할 일:
채팅 내역 일괄 저장에 관한 글을 읽고 다음 물음에 답하세요.
1. 채팅 내역을 MYSQL에 일괄 저장하기 전에 먼저 어디에 caching 한다고 했나요?
2. Test 환경에 적힌 Spring Boot 버전은 무엇인가요?
3. Spring Data JDBC batchUpdate()가 상당히 빠른 이유로 무엇을 들었나요?

발췌 본문:

Websocket으로 들어오는 채팅내역들을 들어올 때 마다, MYSQL에 Insert 를 해야함. 계속해서 MYSQL에 Query 요청을 통해 쓰기 작업을 하는것은 비효율적이라고 판단. Redis에 caching 시킨 후 MYSQL에 일괄 저장하는 방법을 고민하기로함. (Write back 방식사용)

선택사항

  1. Spring Data JPA SaveAll() with Entity (Primary key : Generation.Type.Identity) ->Batch Insert x : 단일 쿼리 사용

  2. Spring Data JPA SaveAll() with Entity (Primary key : Generation.Type.Table) ->Batch Insert O

  3. Spring Data JDBC batchUpdate() with Entity(Primary key : Generation.Type.Identity) -> Batch Insert O

Test 환경

  • Java Version : 11
  • Spring Boot : 2.7.3
  • Test Libaray : Junit5
  • RDBS : mysql 8.0

Test Code

public class InsertEffiencyTest {

 	 @Autowired
    private ChatRepository chatRepository;
    
    @Autowired
    private ChatJdbcRepositoryImpl chatJdbcRepository;

    public class ChatSaveTest{
        @Test
        @DisplayName("채팅 저장 성능 테스트 SPRING DATA JDBC  - Batch Insert")
        void saveChatsWithJDBC(){
            long start = System.currentTimeMillis();
            chatJdbcRepository.batchInsertRoomInventories(chatList);
            log.info("elapsed time : {}", System.currentTimeMillis() - start);
        }

        @Test
        @DisplayName("채팅 저장 성능 테스트 SPRING DATA JPA - SaveAll() Generation.TYPE.IDENTITY")
        void saveChatsWithHibernate(){
            long start = System.currentTimeMillis();
            chatRepository.saveAll(chatList);
            log.info("elapsed time : {}", System.currentTimeMillis() - start);
        }

    }

}

Test 결과

Test 결과 분석

  1. Spring Data JDBC batchUpdate()
    -> 한개의 쿼리를 통해 Batch Insert 진행 (Connection 한번으로 처리되기 때문에 상당히 빠름)

분석 자료:
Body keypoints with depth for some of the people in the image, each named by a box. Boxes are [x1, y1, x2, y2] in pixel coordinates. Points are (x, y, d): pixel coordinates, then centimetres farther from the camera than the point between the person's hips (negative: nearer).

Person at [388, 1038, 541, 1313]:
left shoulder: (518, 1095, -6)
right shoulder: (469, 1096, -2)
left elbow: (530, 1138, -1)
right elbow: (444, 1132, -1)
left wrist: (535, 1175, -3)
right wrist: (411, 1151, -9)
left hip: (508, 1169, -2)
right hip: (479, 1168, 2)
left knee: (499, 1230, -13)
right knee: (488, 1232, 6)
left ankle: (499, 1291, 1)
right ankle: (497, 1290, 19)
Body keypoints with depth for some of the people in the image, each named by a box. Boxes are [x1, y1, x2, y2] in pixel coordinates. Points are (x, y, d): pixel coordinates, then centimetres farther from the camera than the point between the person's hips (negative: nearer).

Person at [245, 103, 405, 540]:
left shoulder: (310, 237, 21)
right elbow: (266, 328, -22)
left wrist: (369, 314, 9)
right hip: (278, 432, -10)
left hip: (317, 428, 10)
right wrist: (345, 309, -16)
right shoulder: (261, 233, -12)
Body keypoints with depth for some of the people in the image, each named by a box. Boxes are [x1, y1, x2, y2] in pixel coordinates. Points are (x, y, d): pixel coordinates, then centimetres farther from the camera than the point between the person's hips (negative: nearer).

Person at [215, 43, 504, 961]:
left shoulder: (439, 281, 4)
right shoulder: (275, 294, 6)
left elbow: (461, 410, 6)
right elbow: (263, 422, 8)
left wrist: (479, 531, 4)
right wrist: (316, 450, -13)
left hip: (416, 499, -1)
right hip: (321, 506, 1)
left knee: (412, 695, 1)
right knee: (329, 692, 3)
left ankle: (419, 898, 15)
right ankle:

정답:
1. Redis
2. 2.7.3
3. Connection 한번으로 처리되기 때문